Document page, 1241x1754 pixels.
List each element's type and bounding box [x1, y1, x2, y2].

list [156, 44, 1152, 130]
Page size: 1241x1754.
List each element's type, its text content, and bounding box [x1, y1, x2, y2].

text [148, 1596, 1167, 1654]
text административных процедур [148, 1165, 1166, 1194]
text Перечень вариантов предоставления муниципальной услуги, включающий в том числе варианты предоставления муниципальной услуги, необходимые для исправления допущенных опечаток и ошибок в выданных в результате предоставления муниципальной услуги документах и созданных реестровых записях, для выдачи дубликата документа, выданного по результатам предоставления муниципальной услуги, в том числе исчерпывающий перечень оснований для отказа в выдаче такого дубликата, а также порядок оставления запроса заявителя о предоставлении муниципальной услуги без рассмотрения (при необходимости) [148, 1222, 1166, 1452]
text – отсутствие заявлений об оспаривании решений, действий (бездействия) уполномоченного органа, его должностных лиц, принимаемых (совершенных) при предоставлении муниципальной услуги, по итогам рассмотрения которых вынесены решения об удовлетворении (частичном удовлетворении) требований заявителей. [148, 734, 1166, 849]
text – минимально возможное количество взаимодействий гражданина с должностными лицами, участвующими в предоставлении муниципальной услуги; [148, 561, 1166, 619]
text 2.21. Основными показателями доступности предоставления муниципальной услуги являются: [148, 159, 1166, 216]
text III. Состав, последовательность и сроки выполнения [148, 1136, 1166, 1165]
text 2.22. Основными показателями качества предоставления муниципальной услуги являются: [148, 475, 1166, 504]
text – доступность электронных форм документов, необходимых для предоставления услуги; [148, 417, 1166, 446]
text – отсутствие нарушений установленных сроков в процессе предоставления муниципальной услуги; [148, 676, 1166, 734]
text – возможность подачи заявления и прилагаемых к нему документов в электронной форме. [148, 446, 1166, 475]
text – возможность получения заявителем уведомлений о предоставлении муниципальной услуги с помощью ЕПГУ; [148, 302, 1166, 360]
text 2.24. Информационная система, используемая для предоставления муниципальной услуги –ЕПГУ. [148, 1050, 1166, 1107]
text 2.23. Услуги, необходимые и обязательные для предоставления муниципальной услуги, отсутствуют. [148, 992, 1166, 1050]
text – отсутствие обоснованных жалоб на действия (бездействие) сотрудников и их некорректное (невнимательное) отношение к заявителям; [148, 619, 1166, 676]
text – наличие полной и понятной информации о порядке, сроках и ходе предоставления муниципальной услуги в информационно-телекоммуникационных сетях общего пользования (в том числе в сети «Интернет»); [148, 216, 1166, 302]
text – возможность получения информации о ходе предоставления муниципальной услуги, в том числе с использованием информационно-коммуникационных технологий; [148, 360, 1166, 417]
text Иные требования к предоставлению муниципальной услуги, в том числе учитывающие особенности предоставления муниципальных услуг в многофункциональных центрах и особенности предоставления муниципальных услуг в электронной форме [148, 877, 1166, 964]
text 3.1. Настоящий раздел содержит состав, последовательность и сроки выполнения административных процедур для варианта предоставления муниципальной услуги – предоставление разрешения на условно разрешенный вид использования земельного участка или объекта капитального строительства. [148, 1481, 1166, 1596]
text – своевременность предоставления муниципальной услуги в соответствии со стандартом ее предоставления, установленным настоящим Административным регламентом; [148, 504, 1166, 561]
************
#### Aim of the exercise:
Only the number is wanted: how many lines in the entries above include the word "ЕПГУ"?

#### Finished task:
2